(What is expected) Any picture in the entries is to be skipped, while everything else is transcribed word for word.

(Records to process)
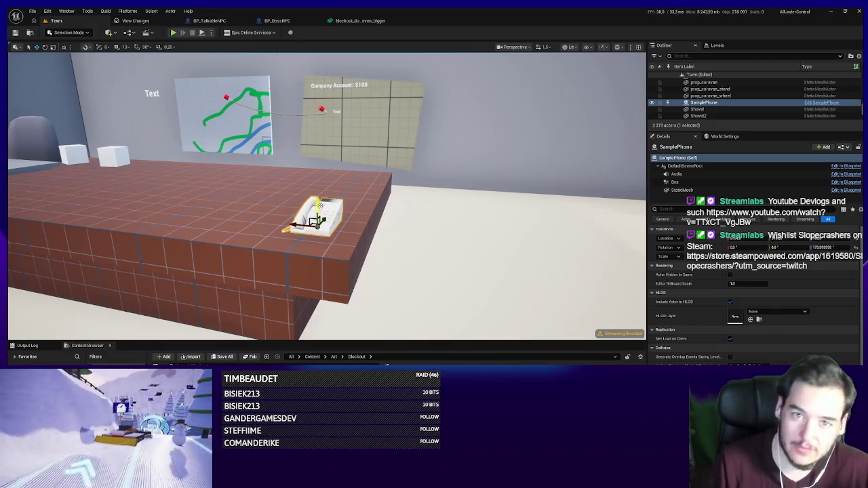
{"action": "left_click", "coordinate": [231, 129]}
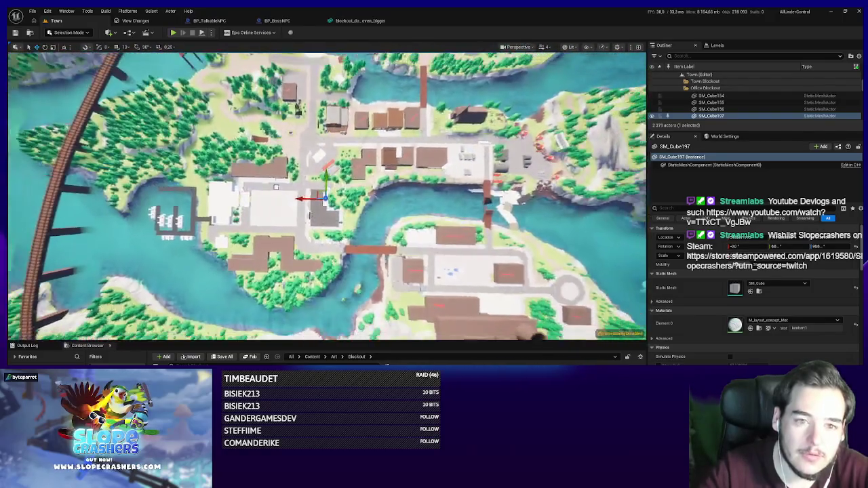
Zoom the viewport in and out to frame the whole town from above.
{"action": "scroll", "coordinate": [327, 197], "scroll_direction": "down", "scroll_amount": 3}
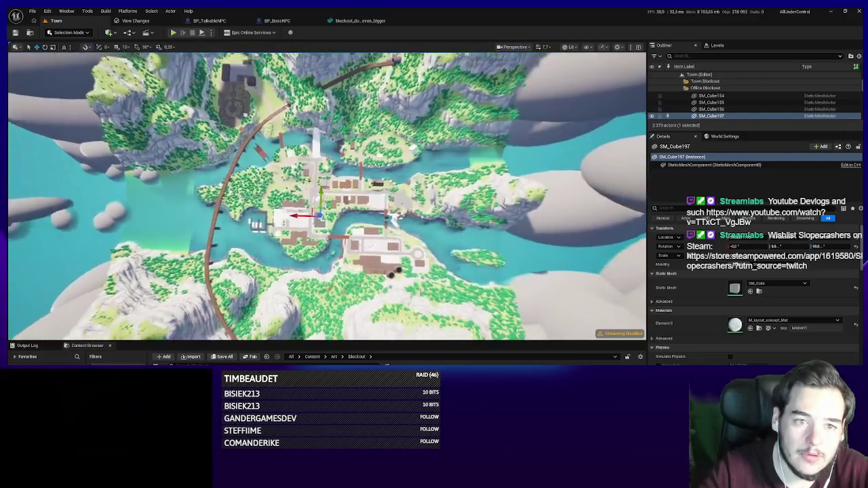
{"action": "scroll", "coordinate": [327, 196], "scroll_direction": "up", "scroll_amount": 1}
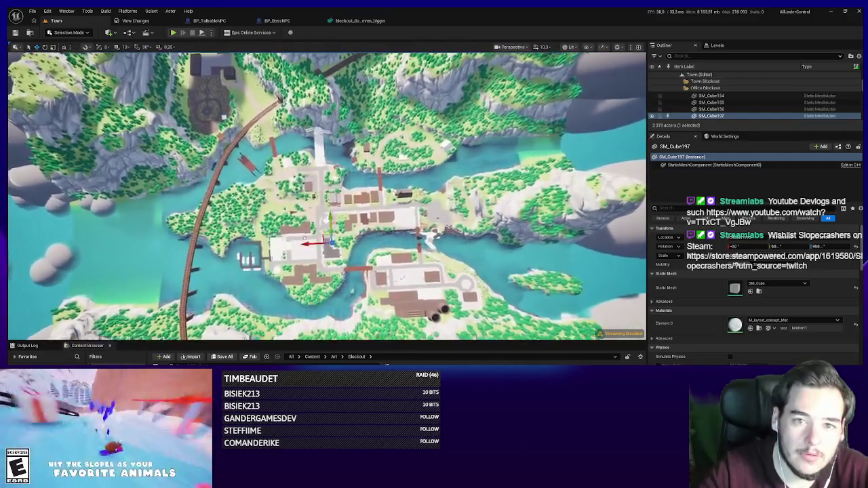
{"action": "scroll", "coordinate": [327, 196], "scroll_direction": "down", "scroll_amount": 3}
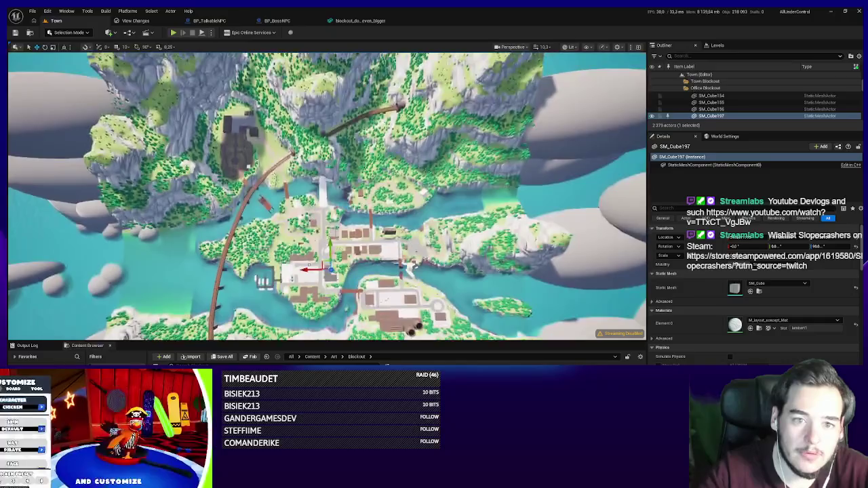
{"action": "scroll", "coordinate": [327, 196], "scroll_direction": "up", "scroll_amount": 2}
{"action": "scroll", "coordinate": [327, 197], "scroll_direction": "down", "scroll_amount": 2}
{"action": "scroll", "coordinate": [327, 196], "scroll_direction": "up", "scroll_amount": 3}
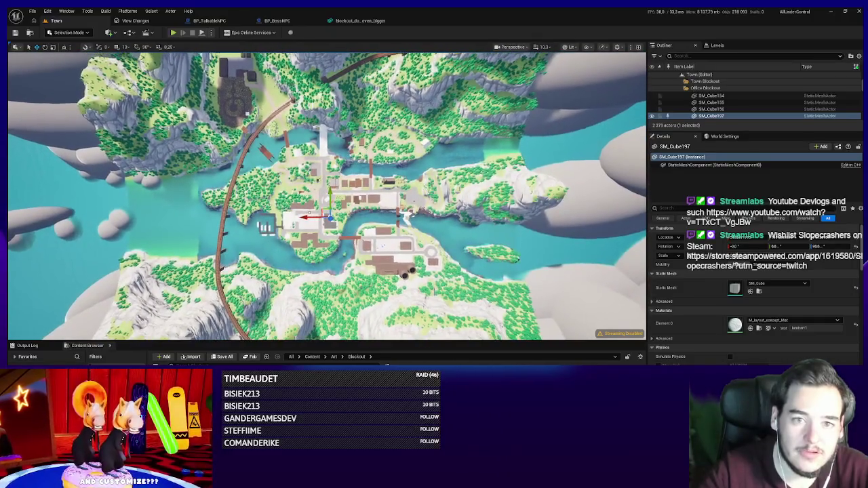
{"action": "scroll", "coordinate": [327, 197], "scroll_direction": "down", "scroll_amount": 2}
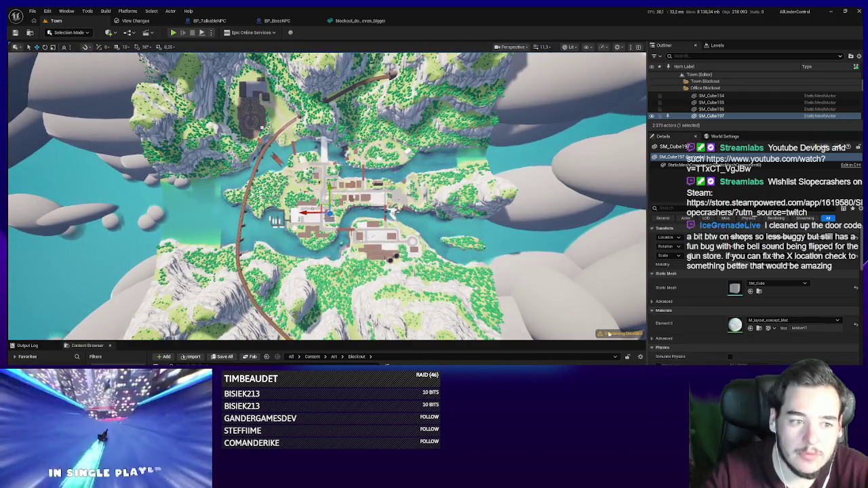
Snip the top-down town overview, close the Snipping Tool, and select Sphere2.
{"action": "key", "text": "super+shift+s"}
{"action": "mouse_move", "coordinate": [638, 328]}
{"action": "left_mouse_down"}
{"action": "mouse_move", "coordinate": [141, 129]}
{"action": "mouse_move", "coordinate": [10, 54]}
{"action": "left_mouse_up"}
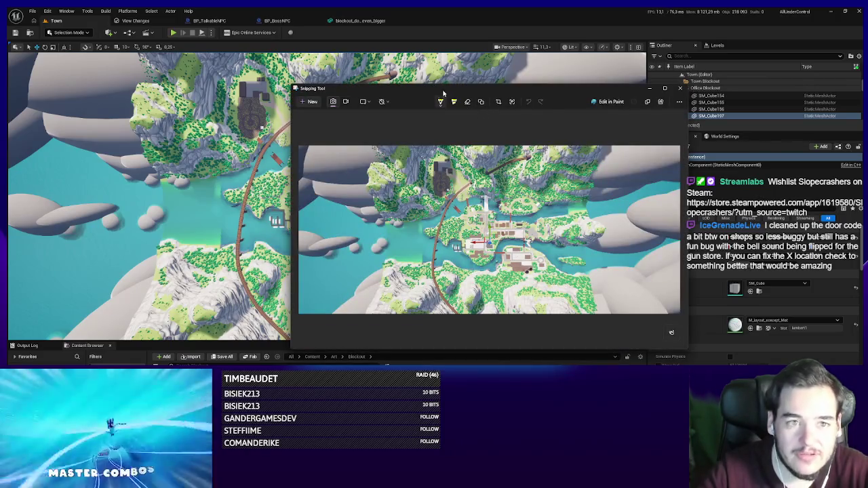
{"action": "left_click", "coordinate": [649, 88]}
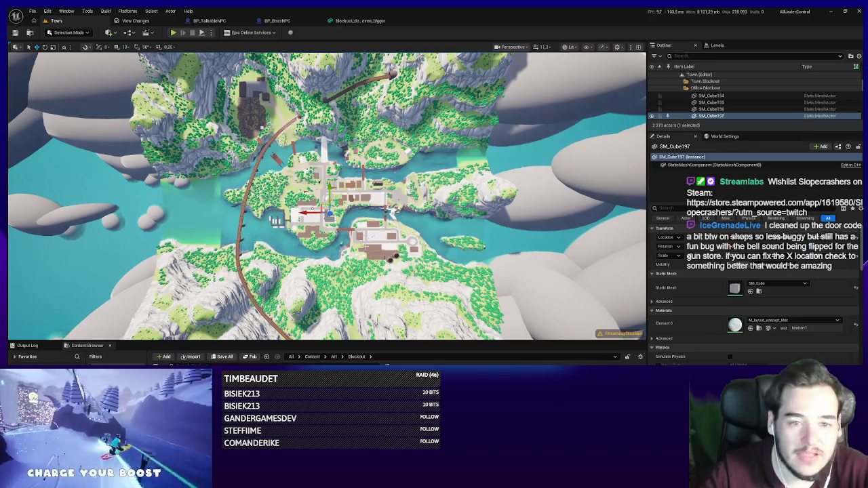
{"action": "left_click", "coordinate": [546, 250]}
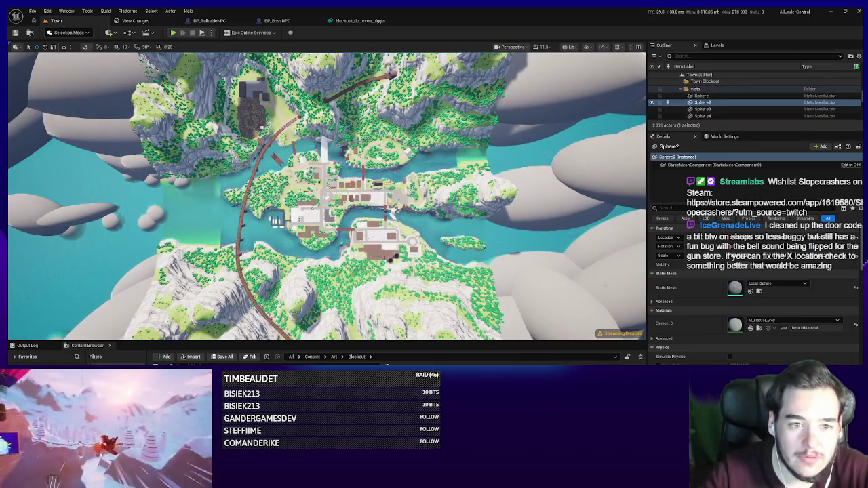
Orbit and zoom the camera to a close, straight-down framing of the island town for capture.
{"action": "scroll", "coordinate": [328, 197], "scroll_direction": "up", "scroll_amount": 3}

(Result)
{"action": "left_click", "coordinate": [231, 129]}
Zoom the viewport in and out to frame the whole town from above.
{"action": "scroll", "coordinate": [327, 197], "scroll_direction": "down", "scroll_amount": 3}
{"action": "scroll", "coordinate": [327, 196], "scroll_direction": "up", "scroll_amount": 1}
{"action": "scroll", "coordinate": [327, 196], "scroll_direction": "down", "scroll_amount": 3}
{"action": "scroll", "coordinate": [327, 196], "scroll_direction": "up", "scroll_amount": 2}
{"action": "scroll", "coordinate": [327, 197], "scroll_direction": "down", "scroll_amount": 2}
{"action": "scroll", "coordinate": [327, 196], "scroll_direction": "up", "scroll_amount": 3}
{"action": "scroll", "coordinate": [327, 197], "scroll_direction": "down", "scroll_amount": 2}
Snip the top-down town overview, close the Snipping Tool, and select Sphere2.
{"action": "key", "text": "super+shift+s"}
{"action": "mouse_move", "coordinate": [638, 328]}
{"action": "left_mouse_down"}
{"action": "mouse_move", "coordinate": [141, 129]}
{"action": "mouse_move", "coordinate": [10, 54]}
{"action": "left_mouse_up"}
{"action": "left_click", "coordinate": [649, 88]}
{"action": "left_click", "coordinate": [546, 250]}
Orbit and zoom the camera to a close, straight-down framing of the island town for capture.
{"action": "scroll", "coordinate": [328, 197], "scroll_direction": "up", "scroll_amount": 3}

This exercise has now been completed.